What this task involves: Your answer should consist of every line in the records that holds "roads".

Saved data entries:
──────────────────────────────

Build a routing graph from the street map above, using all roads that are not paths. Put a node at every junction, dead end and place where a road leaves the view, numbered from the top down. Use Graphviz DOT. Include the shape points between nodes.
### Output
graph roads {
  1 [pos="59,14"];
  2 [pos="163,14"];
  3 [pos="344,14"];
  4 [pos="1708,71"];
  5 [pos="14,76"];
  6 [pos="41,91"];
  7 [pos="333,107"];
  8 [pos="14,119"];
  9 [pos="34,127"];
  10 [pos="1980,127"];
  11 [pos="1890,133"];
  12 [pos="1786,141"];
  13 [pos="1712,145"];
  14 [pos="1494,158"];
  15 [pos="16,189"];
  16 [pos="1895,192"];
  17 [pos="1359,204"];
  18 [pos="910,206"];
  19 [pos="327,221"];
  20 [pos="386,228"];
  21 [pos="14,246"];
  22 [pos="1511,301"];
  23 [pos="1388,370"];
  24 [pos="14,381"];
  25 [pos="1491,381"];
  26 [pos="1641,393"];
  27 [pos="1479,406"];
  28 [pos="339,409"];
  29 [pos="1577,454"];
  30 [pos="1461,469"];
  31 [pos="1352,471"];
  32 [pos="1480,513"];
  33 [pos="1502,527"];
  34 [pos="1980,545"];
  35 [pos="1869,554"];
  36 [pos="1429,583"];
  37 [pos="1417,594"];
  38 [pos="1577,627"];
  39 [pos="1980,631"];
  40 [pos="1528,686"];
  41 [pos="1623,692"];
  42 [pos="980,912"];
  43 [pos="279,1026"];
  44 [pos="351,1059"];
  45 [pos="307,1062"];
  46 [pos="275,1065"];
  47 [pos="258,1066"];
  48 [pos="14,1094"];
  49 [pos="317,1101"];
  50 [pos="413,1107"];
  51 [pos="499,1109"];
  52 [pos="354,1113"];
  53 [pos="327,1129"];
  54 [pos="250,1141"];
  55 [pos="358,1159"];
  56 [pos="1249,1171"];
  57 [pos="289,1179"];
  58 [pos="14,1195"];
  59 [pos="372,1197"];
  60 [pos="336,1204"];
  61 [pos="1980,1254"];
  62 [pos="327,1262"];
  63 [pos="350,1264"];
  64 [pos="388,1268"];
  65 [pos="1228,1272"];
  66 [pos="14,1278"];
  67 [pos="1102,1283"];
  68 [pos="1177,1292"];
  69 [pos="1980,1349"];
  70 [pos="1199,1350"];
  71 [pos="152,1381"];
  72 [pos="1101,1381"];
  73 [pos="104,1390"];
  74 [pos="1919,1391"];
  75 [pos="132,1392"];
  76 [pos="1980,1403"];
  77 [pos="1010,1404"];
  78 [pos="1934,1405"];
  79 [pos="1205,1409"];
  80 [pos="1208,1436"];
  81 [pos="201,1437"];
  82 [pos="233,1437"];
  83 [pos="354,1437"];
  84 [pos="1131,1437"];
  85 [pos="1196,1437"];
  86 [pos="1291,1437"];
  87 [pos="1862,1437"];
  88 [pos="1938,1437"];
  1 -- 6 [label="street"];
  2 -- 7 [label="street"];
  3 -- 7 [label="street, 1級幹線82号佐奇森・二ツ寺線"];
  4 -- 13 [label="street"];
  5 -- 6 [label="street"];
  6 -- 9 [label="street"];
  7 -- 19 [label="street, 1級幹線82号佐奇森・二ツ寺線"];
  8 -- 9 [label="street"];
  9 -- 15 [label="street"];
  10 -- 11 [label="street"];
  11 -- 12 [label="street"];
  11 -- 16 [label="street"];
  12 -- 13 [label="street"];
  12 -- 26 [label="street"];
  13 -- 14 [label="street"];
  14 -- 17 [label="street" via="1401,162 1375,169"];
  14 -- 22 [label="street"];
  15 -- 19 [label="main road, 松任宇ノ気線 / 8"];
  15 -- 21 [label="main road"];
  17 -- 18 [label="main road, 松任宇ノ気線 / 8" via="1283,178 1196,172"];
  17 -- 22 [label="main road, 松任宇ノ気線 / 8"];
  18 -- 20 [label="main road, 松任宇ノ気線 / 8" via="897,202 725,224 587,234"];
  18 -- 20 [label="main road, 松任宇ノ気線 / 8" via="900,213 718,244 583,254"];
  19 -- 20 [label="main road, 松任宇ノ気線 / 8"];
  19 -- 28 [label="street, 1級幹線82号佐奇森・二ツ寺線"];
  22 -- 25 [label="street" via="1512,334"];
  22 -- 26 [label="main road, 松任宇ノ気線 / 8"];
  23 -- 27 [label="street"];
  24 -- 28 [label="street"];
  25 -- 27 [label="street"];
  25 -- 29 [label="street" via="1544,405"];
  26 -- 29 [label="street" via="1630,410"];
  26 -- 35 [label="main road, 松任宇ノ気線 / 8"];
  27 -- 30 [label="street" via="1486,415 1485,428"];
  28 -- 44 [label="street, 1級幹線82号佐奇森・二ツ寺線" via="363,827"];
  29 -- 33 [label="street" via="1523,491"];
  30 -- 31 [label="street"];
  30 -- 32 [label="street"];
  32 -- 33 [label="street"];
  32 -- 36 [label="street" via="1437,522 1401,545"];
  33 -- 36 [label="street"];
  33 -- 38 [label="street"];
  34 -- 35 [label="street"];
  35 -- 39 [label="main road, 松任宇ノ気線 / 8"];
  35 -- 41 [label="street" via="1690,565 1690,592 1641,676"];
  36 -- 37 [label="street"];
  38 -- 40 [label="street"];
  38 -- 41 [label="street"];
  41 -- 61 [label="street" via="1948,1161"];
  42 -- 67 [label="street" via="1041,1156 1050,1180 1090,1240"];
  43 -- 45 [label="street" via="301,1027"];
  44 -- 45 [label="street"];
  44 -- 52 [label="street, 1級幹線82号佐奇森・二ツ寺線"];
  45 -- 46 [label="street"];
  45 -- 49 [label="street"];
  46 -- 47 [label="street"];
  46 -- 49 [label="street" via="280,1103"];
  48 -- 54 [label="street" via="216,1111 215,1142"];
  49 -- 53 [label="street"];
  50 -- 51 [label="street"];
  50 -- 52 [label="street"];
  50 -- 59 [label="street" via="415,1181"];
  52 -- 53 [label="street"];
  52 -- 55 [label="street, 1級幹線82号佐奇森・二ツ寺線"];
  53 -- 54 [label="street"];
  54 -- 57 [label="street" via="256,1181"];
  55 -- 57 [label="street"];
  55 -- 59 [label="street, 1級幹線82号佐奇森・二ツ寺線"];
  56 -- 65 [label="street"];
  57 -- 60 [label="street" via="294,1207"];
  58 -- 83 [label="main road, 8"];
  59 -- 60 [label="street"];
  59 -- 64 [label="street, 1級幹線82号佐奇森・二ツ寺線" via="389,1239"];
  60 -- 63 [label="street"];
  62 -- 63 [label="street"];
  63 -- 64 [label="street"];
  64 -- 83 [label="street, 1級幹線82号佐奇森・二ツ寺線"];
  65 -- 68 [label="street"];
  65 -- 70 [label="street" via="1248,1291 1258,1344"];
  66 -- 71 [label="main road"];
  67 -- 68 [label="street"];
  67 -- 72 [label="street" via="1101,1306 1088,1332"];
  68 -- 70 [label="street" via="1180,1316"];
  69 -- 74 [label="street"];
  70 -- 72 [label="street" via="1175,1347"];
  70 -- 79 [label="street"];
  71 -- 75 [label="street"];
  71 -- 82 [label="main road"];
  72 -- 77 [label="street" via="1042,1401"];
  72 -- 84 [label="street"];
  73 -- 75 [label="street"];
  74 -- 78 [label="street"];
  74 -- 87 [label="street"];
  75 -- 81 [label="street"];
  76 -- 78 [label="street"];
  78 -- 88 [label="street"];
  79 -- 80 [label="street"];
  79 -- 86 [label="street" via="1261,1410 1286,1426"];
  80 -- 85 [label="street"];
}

──────────────────────────────

Result of this exercise:
Build a routing graph from the street map above, using all roads that are not paths. Put a node at every junction, dead end and place where a road leaves the view, numbered from the top down. Use Graphviz DOT. Include the shape points between nodes.
graph roads {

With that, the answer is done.